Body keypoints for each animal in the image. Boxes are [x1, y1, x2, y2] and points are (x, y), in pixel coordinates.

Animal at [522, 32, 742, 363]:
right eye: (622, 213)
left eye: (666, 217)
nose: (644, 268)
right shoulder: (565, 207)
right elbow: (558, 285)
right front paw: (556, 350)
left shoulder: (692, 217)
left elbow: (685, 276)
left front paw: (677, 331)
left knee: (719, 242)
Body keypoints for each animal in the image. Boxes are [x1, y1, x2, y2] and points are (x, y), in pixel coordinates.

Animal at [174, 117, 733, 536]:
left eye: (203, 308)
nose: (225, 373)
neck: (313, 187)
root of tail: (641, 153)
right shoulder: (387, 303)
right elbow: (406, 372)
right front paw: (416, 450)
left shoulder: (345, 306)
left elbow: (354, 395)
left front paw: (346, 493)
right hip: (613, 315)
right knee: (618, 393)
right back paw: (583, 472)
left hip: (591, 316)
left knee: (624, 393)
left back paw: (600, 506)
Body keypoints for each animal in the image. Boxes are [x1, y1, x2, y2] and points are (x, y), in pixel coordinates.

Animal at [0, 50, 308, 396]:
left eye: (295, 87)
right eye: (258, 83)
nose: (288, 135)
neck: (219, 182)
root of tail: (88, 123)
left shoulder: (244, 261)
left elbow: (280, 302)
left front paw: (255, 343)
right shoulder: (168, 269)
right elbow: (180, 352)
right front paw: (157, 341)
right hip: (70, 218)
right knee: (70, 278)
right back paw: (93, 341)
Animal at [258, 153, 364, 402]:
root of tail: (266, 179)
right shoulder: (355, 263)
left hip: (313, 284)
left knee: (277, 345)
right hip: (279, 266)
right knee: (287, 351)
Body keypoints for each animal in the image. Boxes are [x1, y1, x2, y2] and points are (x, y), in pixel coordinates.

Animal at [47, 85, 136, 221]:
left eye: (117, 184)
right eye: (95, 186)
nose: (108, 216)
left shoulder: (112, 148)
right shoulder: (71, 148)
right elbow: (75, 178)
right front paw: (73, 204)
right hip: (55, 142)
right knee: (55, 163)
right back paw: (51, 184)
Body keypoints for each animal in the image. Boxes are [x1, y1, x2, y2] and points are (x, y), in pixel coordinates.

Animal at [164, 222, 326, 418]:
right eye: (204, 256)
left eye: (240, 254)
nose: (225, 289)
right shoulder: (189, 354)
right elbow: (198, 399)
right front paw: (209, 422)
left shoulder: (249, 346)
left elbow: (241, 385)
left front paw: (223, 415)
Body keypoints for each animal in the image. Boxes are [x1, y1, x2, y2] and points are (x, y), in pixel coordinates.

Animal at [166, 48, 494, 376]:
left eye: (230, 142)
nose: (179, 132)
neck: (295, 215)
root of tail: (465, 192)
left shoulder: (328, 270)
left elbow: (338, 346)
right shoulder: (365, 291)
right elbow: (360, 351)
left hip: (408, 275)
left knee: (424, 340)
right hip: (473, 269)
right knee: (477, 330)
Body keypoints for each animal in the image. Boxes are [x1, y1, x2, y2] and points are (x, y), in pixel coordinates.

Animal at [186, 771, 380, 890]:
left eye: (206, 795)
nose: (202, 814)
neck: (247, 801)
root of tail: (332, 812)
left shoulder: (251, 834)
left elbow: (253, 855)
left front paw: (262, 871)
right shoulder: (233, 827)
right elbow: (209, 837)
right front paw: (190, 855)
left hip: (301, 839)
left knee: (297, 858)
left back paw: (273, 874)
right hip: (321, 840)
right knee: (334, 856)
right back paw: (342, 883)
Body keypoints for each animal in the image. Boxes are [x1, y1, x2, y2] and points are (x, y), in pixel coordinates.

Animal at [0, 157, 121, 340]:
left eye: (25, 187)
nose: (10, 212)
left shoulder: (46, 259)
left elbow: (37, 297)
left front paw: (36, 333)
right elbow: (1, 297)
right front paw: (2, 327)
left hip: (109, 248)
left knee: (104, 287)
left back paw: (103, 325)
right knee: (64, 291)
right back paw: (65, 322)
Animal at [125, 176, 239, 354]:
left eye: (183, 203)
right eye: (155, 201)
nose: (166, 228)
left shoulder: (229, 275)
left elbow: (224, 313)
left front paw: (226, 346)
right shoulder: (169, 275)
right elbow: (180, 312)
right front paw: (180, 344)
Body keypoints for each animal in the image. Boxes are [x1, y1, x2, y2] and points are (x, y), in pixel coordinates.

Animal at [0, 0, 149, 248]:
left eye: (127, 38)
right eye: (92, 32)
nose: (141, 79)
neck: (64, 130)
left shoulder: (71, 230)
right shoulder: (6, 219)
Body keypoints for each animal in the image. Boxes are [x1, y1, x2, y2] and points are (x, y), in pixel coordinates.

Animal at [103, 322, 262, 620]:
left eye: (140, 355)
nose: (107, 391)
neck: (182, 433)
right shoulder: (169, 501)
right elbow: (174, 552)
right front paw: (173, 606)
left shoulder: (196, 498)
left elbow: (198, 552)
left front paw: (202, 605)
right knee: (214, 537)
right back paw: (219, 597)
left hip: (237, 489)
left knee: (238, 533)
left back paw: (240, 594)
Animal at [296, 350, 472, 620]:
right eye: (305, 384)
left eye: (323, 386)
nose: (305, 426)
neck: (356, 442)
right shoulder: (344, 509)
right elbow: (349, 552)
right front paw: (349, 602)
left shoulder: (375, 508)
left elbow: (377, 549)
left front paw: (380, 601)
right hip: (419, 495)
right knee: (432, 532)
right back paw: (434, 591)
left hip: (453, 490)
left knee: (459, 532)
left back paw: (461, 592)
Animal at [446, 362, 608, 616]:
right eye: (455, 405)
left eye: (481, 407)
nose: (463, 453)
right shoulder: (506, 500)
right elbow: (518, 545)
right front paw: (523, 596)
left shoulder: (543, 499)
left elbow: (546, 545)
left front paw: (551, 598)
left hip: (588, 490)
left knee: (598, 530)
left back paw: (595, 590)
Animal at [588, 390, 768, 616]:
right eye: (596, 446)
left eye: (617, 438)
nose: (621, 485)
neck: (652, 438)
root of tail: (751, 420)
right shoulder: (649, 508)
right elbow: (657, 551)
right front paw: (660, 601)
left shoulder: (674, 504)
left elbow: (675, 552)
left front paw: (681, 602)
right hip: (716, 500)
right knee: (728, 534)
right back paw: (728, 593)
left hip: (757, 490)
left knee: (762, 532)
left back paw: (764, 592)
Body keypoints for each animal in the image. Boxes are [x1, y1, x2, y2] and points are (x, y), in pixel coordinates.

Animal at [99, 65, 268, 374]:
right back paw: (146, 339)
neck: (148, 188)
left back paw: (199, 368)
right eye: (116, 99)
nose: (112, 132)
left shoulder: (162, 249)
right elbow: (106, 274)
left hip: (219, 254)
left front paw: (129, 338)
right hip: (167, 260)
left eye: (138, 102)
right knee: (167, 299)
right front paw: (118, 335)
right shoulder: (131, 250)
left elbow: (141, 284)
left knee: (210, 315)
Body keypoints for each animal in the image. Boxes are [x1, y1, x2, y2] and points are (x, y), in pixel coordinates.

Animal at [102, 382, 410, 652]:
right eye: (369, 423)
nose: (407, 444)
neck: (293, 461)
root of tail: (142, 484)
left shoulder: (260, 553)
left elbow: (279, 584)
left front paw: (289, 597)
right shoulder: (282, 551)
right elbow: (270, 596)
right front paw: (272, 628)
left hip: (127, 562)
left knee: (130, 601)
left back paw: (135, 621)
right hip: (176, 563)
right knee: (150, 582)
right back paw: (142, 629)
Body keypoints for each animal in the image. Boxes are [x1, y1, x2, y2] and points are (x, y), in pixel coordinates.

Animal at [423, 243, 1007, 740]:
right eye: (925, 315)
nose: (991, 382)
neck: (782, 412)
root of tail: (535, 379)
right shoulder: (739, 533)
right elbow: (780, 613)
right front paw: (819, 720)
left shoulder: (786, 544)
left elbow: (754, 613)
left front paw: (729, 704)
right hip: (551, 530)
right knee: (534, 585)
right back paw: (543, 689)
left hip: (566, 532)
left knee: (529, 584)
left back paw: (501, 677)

· · · ·

◆ Exercise directions: Going down the listing above, begin printing at the line with "right knee: (477, 330)" and finish with the line with "left shoulder: (251, 834)", exactly as they appear.

◆ Answer for the task:
right knee: (477, 330)
Body keypoints for each animal in the image. Boxes are [x1, y1, x2, y2] and points are (x, y), in pixel coordinates.

Animal at [186, 771, 380, 890]:
left eye: (206, 795)
nose: (202, 814)
neck: (247, 801)
root of tail: (332, 812)
left shoulder: (251, 834)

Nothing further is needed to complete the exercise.